In October 2012, Totoonov has been a deputy of the Meeting of Representatives of the city of Vladikavkaz from the United Russia party.

On 28 November 2012, Totoonov was elected as member of the Federation Council - a representative from the legislative authority of the Republic of North Ossetia-Alania.

=== Sanctions ===

He was sanctioned by the UK government in 2022 in relation to the Russo-Ukrainian War.

==Labor activity==

Totoonov is known as the initiator, organizer and active participant of many large socially significant and charitable projects.

Totoonov was the Head of the Board of Trustees of the International Piano Competition Chopin, was a member of the directorate of the International Youth Piano Competition. S. V. Rachmaninov, was a member of the organizing committee of the Moscow Easter Festival, organizationally and financially contributing to these large-scale events.

For many years, Totoonov has been supporting orphanages in North and South Ossetia, as well as children who suffered as a result of the terrorist act in the city of Beslan, and the residents of South Ossetia who suffered from the Russo-Georgian War 2008. At the initiative and direct assistance of Totoonov, the requiem concerts “Beslan ... One Year Later” (Moscow, 5 September 2005) and “Beslan ... Two Years Later” (Vladikavkaz, 3 September 2006) were organized.

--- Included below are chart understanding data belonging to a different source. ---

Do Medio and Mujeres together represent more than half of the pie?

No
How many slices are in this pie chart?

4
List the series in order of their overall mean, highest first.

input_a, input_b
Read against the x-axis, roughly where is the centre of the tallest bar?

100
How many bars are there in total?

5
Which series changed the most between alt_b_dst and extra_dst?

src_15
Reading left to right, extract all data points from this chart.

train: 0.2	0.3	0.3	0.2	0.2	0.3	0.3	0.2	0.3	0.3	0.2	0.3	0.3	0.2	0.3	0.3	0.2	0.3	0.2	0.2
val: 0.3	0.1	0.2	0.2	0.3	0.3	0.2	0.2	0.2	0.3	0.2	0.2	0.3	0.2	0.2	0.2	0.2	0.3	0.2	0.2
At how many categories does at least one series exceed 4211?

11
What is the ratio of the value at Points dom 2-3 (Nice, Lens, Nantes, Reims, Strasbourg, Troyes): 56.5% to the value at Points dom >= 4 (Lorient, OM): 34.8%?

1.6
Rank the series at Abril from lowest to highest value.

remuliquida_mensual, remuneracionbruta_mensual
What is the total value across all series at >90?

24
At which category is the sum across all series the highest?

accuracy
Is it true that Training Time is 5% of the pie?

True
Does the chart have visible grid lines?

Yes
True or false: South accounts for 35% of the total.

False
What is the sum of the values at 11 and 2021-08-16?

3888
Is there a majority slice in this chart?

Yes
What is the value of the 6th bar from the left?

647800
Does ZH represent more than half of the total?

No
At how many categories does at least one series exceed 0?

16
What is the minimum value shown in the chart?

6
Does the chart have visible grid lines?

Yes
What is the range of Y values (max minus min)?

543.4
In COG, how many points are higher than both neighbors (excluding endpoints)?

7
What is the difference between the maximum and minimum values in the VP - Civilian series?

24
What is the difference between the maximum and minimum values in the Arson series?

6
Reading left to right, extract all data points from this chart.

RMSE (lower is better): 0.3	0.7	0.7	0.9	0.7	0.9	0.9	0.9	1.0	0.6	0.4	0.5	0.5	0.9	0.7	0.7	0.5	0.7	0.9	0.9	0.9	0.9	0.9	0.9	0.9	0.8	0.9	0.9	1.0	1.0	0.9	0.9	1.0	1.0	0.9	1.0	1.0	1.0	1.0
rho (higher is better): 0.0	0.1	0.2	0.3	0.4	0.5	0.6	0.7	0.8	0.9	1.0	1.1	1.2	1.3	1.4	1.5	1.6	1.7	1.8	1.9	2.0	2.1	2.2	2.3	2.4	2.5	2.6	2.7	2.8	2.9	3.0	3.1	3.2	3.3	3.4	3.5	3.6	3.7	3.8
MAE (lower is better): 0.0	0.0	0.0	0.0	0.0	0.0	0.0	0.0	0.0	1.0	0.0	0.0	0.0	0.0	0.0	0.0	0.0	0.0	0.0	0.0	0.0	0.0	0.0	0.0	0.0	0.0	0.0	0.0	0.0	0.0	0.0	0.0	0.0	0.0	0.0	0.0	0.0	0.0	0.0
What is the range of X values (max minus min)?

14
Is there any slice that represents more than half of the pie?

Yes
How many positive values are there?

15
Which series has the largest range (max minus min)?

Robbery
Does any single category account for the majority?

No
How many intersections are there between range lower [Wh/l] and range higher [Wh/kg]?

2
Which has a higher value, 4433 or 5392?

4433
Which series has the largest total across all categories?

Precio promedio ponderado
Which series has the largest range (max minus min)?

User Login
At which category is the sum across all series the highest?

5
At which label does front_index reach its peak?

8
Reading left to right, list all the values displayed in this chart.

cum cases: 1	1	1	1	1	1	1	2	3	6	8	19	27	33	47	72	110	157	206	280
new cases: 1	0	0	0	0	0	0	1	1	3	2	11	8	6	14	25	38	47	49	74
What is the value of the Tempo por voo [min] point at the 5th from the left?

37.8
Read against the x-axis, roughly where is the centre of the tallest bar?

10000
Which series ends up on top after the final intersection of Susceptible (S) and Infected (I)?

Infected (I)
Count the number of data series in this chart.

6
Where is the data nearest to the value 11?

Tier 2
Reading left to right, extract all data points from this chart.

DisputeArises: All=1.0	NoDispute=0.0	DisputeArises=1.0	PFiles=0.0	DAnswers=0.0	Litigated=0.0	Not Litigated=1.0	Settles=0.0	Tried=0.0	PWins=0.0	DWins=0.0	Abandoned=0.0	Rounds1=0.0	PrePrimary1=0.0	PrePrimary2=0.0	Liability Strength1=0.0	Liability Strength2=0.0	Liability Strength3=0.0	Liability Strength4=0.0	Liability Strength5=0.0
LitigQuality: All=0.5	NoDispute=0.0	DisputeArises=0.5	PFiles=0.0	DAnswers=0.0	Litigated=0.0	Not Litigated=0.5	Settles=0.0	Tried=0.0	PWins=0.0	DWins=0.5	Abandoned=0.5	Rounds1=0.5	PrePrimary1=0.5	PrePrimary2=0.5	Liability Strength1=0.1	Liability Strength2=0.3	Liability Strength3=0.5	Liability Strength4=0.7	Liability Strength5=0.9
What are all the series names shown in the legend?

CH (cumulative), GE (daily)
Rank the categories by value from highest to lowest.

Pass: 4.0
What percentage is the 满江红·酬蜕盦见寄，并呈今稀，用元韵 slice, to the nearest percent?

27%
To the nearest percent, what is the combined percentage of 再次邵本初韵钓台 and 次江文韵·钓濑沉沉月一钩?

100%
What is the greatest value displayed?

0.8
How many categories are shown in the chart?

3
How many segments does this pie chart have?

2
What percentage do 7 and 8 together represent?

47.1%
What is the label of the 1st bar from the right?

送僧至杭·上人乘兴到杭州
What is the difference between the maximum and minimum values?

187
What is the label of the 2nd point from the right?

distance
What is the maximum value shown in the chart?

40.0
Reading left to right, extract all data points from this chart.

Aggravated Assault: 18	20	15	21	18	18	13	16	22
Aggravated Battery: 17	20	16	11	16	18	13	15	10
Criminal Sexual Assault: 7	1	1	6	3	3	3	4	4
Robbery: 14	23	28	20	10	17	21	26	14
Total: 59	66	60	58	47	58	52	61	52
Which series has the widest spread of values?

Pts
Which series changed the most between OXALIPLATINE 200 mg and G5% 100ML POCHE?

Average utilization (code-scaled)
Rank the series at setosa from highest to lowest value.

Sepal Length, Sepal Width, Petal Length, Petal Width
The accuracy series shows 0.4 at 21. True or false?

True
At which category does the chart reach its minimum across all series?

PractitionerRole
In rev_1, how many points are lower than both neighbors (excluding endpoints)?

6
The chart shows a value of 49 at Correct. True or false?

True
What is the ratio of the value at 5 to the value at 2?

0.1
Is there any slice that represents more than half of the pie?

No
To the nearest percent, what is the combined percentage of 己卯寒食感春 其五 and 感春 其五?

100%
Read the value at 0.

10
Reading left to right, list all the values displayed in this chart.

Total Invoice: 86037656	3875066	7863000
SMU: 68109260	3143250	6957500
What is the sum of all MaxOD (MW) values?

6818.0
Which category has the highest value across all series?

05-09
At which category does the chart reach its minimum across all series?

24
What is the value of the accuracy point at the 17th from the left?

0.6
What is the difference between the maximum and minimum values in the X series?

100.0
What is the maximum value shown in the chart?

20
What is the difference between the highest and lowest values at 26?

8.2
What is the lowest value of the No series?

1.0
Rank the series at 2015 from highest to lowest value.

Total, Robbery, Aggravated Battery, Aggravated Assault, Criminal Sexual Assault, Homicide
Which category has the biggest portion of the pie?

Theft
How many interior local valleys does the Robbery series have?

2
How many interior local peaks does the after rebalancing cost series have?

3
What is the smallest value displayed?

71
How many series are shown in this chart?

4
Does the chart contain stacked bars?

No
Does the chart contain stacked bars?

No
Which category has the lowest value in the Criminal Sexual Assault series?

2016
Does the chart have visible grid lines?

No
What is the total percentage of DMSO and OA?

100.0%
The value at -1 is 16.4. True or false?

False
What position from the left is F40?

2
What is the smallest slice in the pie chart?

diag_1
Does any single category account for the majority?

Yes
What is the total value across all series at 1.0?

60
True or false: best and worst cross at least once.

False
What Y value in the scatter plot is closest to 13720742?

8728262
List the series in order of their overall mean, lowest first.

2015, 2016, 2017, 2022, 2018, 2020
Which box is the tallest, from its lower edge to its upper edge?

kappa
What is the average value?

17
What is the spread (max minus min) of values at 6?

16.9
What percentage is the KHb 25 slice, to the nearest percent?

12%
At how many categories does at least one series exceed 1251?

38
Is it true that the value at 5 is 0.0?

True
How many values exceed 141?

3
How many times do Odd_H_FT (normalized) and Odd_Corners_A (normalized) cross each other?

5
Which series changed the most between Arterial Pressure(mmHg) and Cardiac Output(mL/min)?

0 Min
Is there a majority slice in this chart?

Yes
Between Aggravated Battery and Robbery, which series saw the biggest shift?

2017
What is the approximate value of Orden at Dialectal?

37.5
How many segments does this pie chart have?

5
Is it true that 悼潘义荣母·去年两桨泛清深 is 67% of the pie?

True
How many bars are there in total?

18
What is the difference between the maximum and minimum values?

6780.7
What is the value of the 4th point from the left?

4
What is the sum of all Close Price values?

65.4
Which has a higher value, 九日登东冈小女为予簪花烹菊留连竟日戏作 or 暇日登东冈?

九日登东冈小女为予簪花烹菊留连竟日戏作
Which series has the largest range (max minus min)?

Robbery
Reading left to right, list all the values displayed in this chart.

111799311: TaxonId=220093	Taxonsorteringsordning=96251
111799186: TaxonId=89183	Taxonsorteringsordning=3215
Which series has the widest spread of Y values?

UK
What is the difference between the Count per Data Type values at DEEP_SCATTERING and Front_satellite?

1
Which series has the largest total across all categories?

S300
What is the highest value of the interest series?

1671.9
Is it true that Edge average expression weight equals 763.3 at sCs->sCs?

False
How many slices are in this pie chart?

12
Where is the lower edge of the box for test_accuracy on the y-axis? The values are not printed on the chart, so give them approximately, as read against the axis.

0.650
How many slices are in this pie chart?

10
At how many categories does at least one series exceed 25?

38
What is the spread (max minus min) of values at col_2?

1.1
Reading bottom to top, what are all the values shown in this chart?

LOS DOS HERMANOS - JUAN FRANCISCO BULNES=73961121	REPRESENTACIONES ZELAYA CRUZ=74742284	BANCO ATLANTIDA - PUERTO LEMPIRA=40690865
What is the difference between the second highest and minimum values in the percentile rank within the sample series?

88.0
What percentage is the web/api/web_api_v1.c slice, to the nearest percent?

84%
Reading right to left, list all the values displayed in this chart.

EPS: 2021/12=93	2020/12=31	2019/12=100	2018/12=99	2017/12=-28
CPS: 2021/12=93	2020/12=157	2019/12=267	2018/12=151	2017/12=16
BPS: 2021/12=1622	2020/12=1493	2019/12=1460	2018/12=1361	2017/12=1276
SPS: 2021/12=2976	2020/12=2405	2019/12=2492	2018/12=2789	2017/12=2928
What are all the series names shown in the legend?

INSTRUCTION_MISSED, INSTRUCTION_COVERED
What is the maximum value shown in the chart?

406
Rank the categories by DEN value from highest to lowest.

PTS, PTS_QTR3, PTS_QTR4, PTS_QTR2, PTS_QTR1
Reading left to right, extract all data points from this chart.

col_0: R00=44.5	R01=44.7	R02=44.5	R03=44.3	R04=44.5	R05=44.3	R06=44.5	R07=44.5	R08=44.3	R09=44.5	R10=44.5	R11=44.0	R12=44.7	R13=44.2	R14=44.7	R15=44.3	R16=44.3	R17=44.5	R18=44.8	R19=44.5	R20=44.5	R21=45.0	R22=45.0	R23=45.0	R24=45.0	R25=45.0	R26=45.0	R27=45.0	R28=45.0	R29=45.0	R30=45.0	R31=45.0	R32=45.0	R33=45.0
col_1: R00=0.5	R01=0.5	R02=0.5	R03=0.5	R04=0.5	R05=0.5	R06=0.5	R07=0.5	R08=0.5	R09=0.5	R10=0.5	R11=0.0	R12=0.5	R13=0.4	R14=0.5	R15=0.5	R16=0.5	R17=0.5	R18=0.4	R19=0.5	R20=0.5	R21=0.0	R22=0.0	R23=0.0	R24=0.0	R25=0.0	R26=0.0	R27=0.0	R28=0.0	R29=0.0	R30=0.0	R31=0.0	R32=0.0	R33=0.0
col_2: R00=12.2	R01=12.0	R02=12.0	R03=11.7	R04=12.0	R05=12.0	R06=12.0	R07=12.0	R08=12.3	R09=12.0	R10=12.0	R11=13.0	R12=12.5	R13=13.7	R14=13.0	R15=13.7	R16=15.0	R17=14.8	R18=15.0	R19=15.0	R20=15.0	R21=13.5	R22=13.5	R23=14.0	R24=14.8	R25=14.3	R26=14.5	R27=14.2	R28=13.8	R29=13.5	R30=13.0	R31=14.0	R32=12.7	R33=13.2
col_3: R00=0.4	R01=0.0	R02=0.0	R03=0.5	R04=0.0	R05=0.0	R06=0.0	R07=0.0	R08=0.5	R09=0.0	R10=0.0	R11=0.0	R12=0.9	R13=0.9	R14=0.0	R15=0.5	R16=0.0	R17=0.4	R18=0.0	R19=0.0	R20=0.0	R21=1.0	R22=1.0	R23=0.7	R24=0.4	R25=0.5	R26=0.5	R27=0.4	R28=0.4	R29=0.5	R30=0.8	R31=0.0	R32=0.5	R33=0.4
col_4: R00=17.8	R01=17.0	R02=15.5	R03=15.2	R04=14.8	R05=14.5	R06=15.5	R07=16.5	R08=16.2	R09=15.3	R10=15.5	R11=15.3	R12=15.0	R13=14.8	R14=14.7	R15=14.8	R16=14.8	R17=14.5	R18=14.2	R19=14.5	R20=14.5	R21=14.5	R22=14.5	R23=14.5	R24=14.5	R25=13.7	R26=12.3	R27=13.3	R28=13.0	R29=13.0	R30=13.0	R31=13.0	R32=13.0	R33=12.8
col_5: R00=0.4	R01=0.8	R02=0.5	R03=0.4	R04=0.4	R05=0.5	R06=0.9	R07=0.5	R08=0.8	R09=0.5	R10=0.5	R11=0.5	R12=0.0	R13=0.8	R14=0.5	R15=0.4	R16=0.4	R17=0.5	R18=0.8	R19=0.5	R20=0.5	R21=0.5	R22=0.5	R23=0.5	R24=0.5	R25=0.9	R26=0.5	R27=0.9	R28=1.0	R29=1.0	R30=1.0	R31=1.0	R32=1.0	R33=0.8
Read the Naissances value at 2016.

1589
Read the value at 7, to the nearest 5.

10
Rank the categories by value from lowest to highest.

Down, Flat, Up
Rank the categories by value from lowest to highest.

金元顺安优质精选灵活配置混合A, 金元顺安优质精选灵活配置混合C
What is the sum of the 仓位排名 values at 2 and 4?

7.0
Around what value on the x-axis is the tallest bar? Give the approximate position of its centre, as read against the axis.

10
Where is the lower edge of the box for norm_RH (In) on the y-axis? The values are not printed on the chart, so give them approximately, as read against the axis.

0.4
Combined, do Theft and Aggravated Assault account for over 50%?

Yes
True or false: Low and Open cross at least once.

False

In September 2006, in Strasbourg (France) at the Palace of Music, an action dedicated to the memory of the victims of Beslan was held and was designed to draw the attention of the general public and EU politicians to the topic of joining efforts in countering terrorism. The initiator and organizer of the event was Totoonov.

In 2008, with his direct participation, an action was held in Japan dedicated to the anniversary of the bombing of Hiroshima and designed to unite all who stand in solidarity with the victims of the Hiroshima and Beslan tragedies. Partnership and friendly relations developed between Beslan and Hiroshima.